The Problem is Overfishing by Driftnets Drastically Diminishing the Pacific Albacore Species
The Problem is Overfishing by Driftnets Drastically Diminishing the Pacific Albacore Species.
Most countries have recognized that driftnets harm too many marine species to remain an acceptable form of fishing.
The United Nations banned them on the high seas in 1993, and the European Union followed suit in 2002. In 2003, ICCAT prohibited the use of driftnets to catch tuna and swordfish.
Driftnets sound relatively harmless as a fishing method. But as any marine biologist will tell you, this gear threatens ocean wildlife.

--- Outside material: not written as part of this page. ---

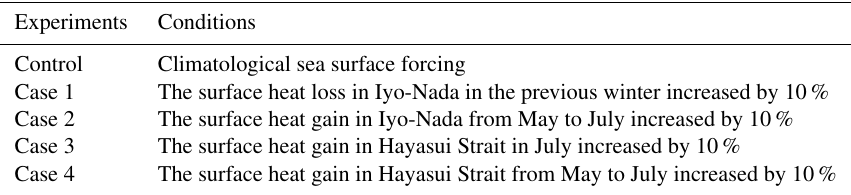
Table 1. List of numerical experiments and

Held on the sea’s surface or just below with floating devices, driftnets can be miles long.
Depending on the size of the mesh, they can entangle anything that happens to swim nearby, including sea turtles, whales, swordfish, and tuna.

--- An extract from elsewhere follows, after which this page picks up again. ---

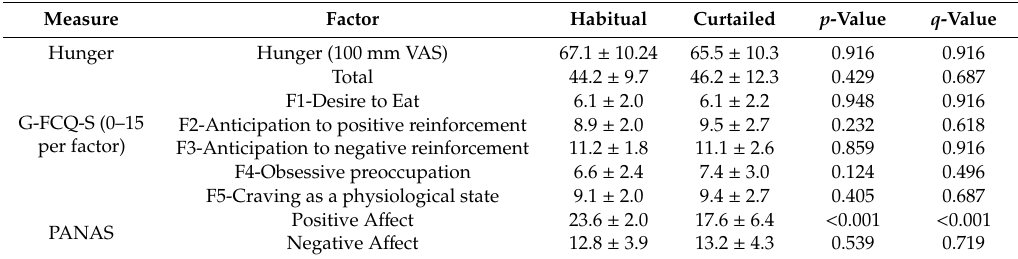
Table 4. Summary of state-dependent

Laws Exist: Ignored and Unenforced
Yes, laws exist but they are frequently ignored and when reported are largely unenforced.

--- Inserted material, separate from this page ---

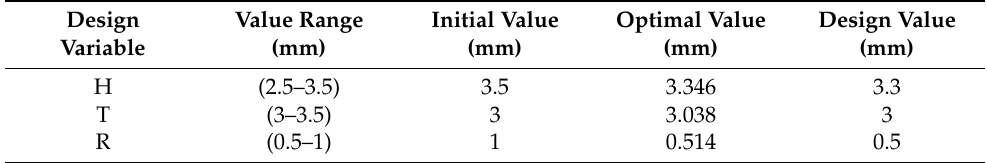
Table 3. Optimization results of the design variable.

Sustainable Tuna Fishing Methods are Being Eliminated
There are legal, humane and sustainable methods for harvesting tuna and other species. These methods are on their way out because the overfishing of albacore tuna is so drastically reducing the populations that they are simply not great enough to make it profitable to try and catch them legally and sustainably. (The way we do it).
As an Aid in Understanding
It would be like clear-cutting a forest WITHOUT replanting it.
Albacore Tuna is a HIGHLY MIGRATORY SPECIES (HMS). When nations and fishers from those nations IGNORE the law and use DRIFTNETS, it DIRECTLY IMPACTS the populations that have historically passed through our fishery, too.
How Can We Maintain a Healthy Population?
We've got to put an end to illegal driftnet fishing!